While school leaders, teachers and parents have been calling for several years for the reversal of recession-era cutbacks to Department of Education grants, Mr Bruton said it is just one of several competing demands he must consider.
He said in an RTÉ Radio 1 interview that there is a commitment in the 2016 Programme for Government to increase these capitation grants which schools use to pay bills, buy teaching materials, and cover other running costs. However, with no guarantee that the current Government will last long enough to deliver a 2020 budget at the end of next year, this could be Mr Bruton’s last opportunity to meet the promise.

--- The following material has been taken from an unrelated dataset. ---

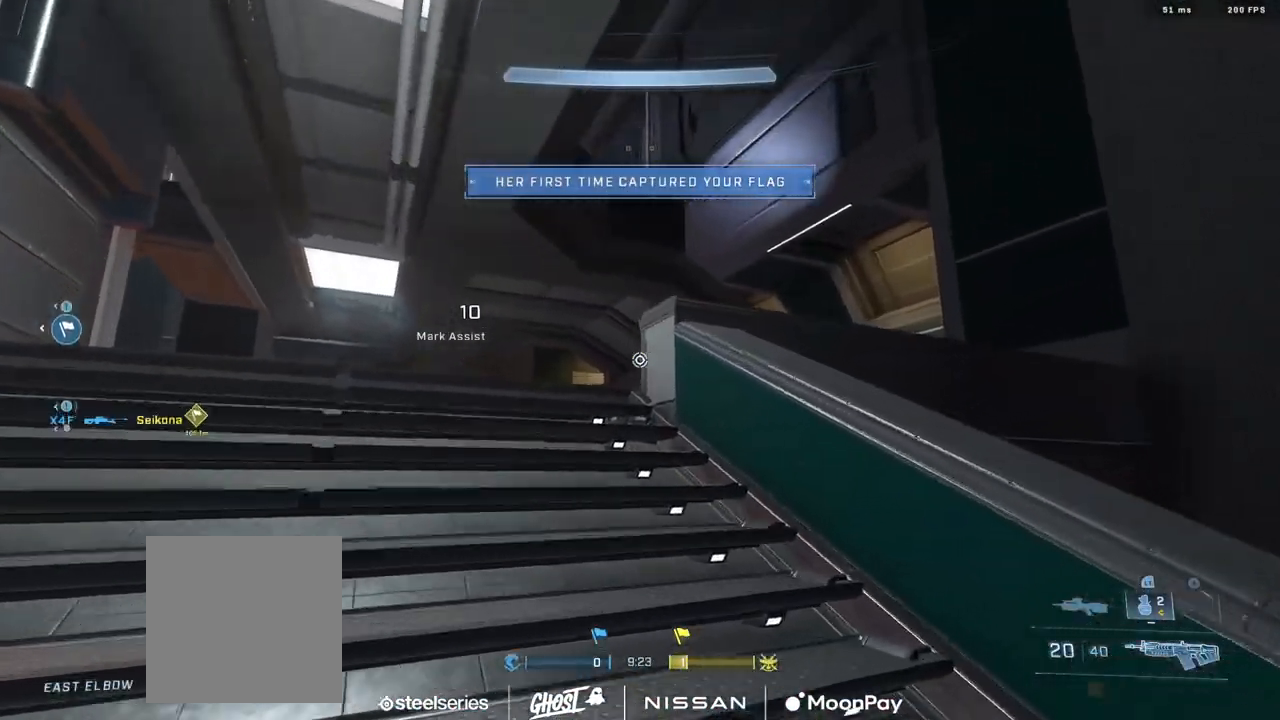
{"buttons": [], "left_stick": "up", "right_stick": "down", "events": [[67, "L1", "up"], [401, "A", "down"], [467, "A", "up"]]}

A year ago, the minister hinted that extra funding could be given to schools that do more to help reduce costs for parents by, for example, reviewing policies around uniforms or books. However, it was unclear how this could be monitored nationally, or when any such increases might be provided.

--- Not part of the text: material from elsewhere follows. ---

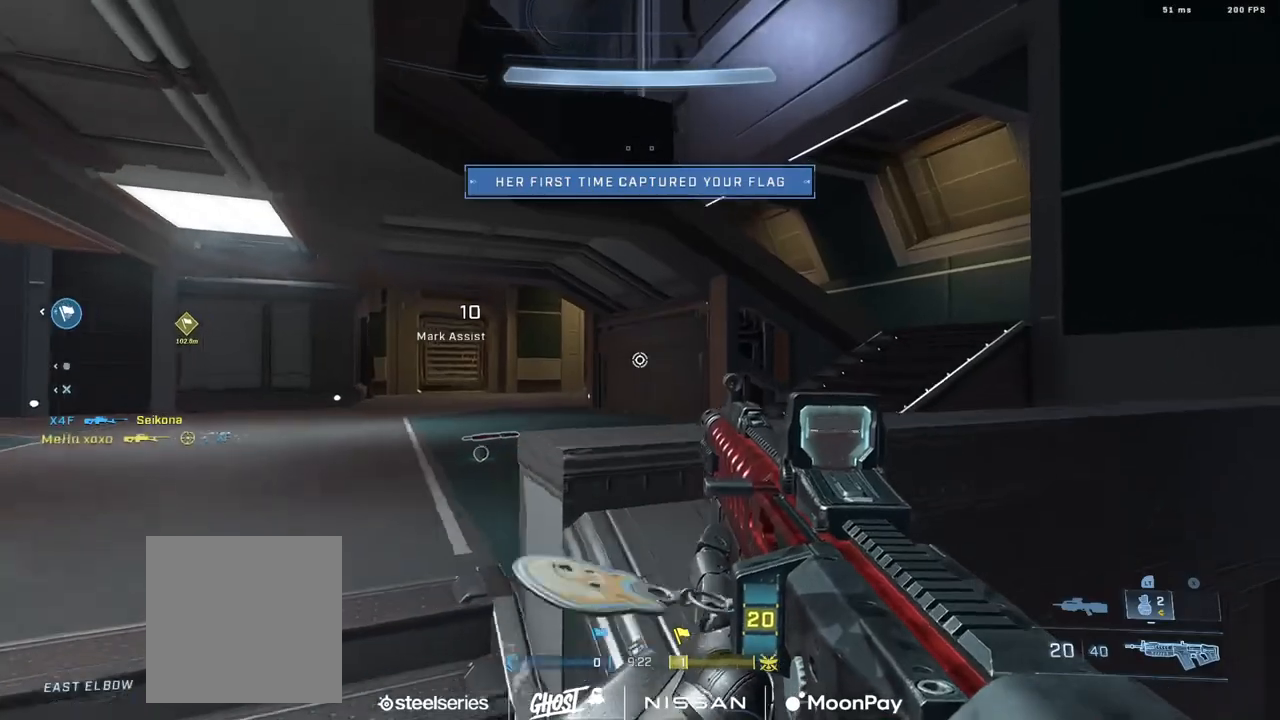
{"buttons": ["Y"], "left_stick": "up-right", "right_stick": "left", "events": [[66, "A", "down"], [66, "left_stick", "up-right"], [100, "right_stick", "down-left"], [133, "A", "up"], [233, "A", "down"], [250, "L1", "down"], [317, "A", "up"], [333, "L1", "up"], [450, "right_stick", "left"], [467, "Y", "down"]]}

Responding to the figures in the survey for the Catholic Primary School Management Association (CPSMA), Mr Bruton said he has to weigh up legitimate demands across the education sector.
For this year’s budget, he said, he decided to put extra teachers and special needs assistants into schools to help cater for rising enrolments. He said he and colleagues will sit down later in the year and see what extra money will be needed and where he can provide different shares of any additional funding provided to the Department of Education.
The CPSMA called on Mr Bruton to immediately restore the grant from €170 a year for each primary pupil to the previous level of €200.
“There is no way you can run a school on the 92c per pupil per day provided by the Government. Buy a child a Snickers bar and you’ve blown the day’s budget,” said CPSMA general secretary Seamus Mulconry. “Buy a child a sliotar and you’ve not only blown the budget for the week, you’re in deficit. The minister wants the best education system in Europe, so do we. But if Ireland wants the best, we need to invest.”
The CPSMA survey was carried out by Grant Thornton with 140 schools, based proportionately on the numbers of primary schools of different sizes. Although schools managed to cut spending by 2% in 2016, their income fell by 4%.
The average school had running costs outside of teacher and other staff salaries amounting to €91,000 but received just under €46,000, or just over half, from the capitation grant. However, while 61% of the cost is met by capitation for schools with more than 500 pupils, those with less than 200 pupils only have 42% of their spending covered. These small schools account for nearly two thirds of the country’s primary schools.
The €46m covers money that schools fundraise or generate from so-called voluntary contributions from parents. These payments are requested by 55% of national schools, according to a survey released in January by the Irish Primary Principals Network.